Nature, on the other hand, makes me feel comfortable. Yes, even the bits with howling rivers and tree branches that might snap and snakes and spiders and thunderstorms and cliffs and huge breakers on the beach and rabbit holes you can break your ankle in. You’d get me on a windy cliff edge before you’d get me in front of a roomful of people hanging on my every word. (Sadly, that’s not wholly true – I don’t live near any cliffs and I sometimes have unfortunate blips in my job where I have to get on my hind legs and bray like a donkey. The other people in the room call this training. I call it torture.)

So why is that? I like animals, too, even the ones that look nice and turn on you suddenly (cats) the ones that see enemies everywhere and make noise accordingly (dogs) and the really heavy ones that see you as a convenient leaning post while you’re trying to do their nails (horses). Nature is deceptively simple. People who have a hankering to “return to nature” or “return to the land” are often thinking of this sort of simplicity – living hand to mouth, keeping it simple. Tough, backbreaking, but simple.

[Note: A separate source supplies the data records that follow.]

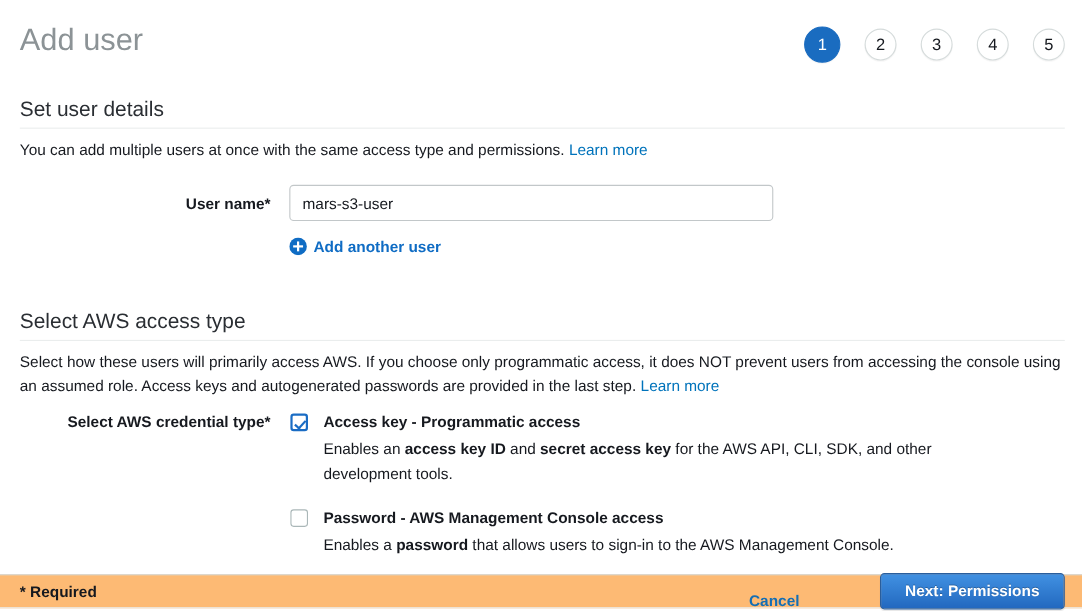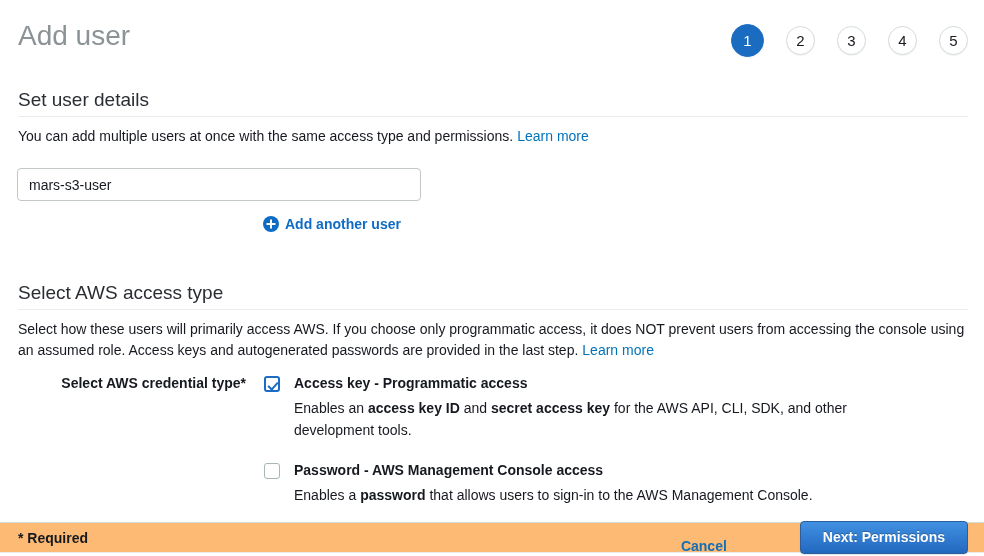--- a/index.html
+++ b/index.html
@@ -207,6 +207,7 @@
   <p class="section-desc"><span>You can add multiple users at once with the same access type and permissions.</span><a class="text-link">Learn more</a></p>
 
   <div class="form-row">
+    <label class="form-label">User name*</label>
     <input class="username-input" type="text" value="mars-s3-user" style="">
   </div>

The thing is, though, I said ‘deceptively’, because nature is actually astoundingly complex. Ask a biologist or a chemist. It’s logical (sometimes) intricate (most of the time) and quite unbelievable (all of the time. You know when someone says “you can’t make these things up”? They’re quite often talking about something brilliantly weird nature has turned up, like those lizards that look so much like dead leaves you wonder how they don’t end up in salads at McDonalds).

Maybe we like the outdoors so much because it’s like us – deceptively simple on the surface, really damn complicated underneath.

Plus, trees don’t tend to give you backchat, unless you’re Macbeth. Always a good thing.